YOUR OBJECTIVE:
Using the article on military divorces below, decide whether each statement agrees with it. Answer yes or no, and quote the words from the article that settle each one.
1. The divorce rate among active-duty members was about 3.6 percent for fiscal year 2009.
2. Marriages among reservists failed at a lower rate in 2009 than in the previous year.
3. Women in uniform had a divorce rate of 7.7 percent in 2009.

Top of PROVIDED TEXT

Military divorces edge up again in 2009 as couples cope with separation and stress in wartime
By Pauline Jelinek, APFriday, November 27, 2009
Military divorces edge up again in 9th year of war
WASHINGTON — The toll for a nation long at war is evident in military homes: The divorce rate in the armed forces edged up again in the past year despite many programs to help struggling couples, and the rate now is a full percentage point higher than around the time of the attacks of Sept. 11, 2001.
There were an estimated 27,312 divorces among roughly 765,000 married members of the active-duty Army, Air Force, Navy and Marine Corps in the budget year that ended Sept. 30, the Pentagon said Friday.
That’s a divorce rate of about 3.6 percent for fiscal year 2009, compared with 3.4 percent a year earlier, according to figures from the Defense Manpower Data Center. Marriages among reservists failed at a rate of 2.8 percent compared to 2.7 the previous year.
Air Force Maj. April Cunningham, a Defense Department spokeswoman, said the changes from 2008 to 2009 were relatively small because of a myriad of programs offered by the services.
“All military services have a variety of programs focused on strengthening and/or enriching family bonds among couples,” she said. “We believe these programs are instrumental in mitigating the stresses deployment places on marriages.”
Still, the figures show a slow but steady upward trend in recent years as American forces fought the two wars in Iraq and Afghanistan.
Friday’s reported 3.6 percent rate is a full percentage point above the 2.6 percent reported in late 2001, when the U.S. began sending troops to Afghanistan in response to the September terrorist attacks.
As in previous years, women in uniform suffered much higher divorce rates than their male counterparts — 7.7 percent in 2009, compared to 3 percent for men.
There’s no comparable annual system for tracking the national or civilian divorce rate, though the Centers for Disease Control said in 2005 that 43 percent of all first marriages end in divorce within 10 years.

Bottom of PROVIDED TEXT
Top of DATA FOR REVIEW

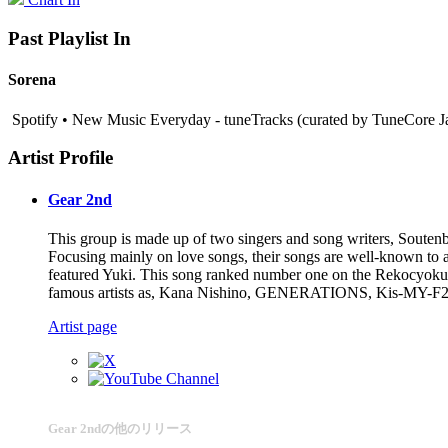
Past Playlist In
Sorena
Spotify • New Music Everyday - tuneTracks (curated by TuneCore Ja
Artist Profile
Gear 2nd
This group is made up of two singers and song writers, Souten
Focusing mainly on love songs, their songs are well-known to a 
featured Yuki. This song ranked number one on the Rekocyoku M
famous artists as, Kana Nishino, GENERATIONS, Kis-MY-F2
Artist page
Gear 2ndの他のリリース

Bottom of DATA FOR REVIEW

THE ANSWER:
1. Yes: "That’s a divorce rate of about 3.6 percent for fiscal year 2009"
2. No: "Marriages among reservists failed at a rate of 2.8 percent compared to 2.7 the previous year."
3. Yes: "women in uniform suffered much higher divorce rates than their male counterparts — 7.7 percent in 2009"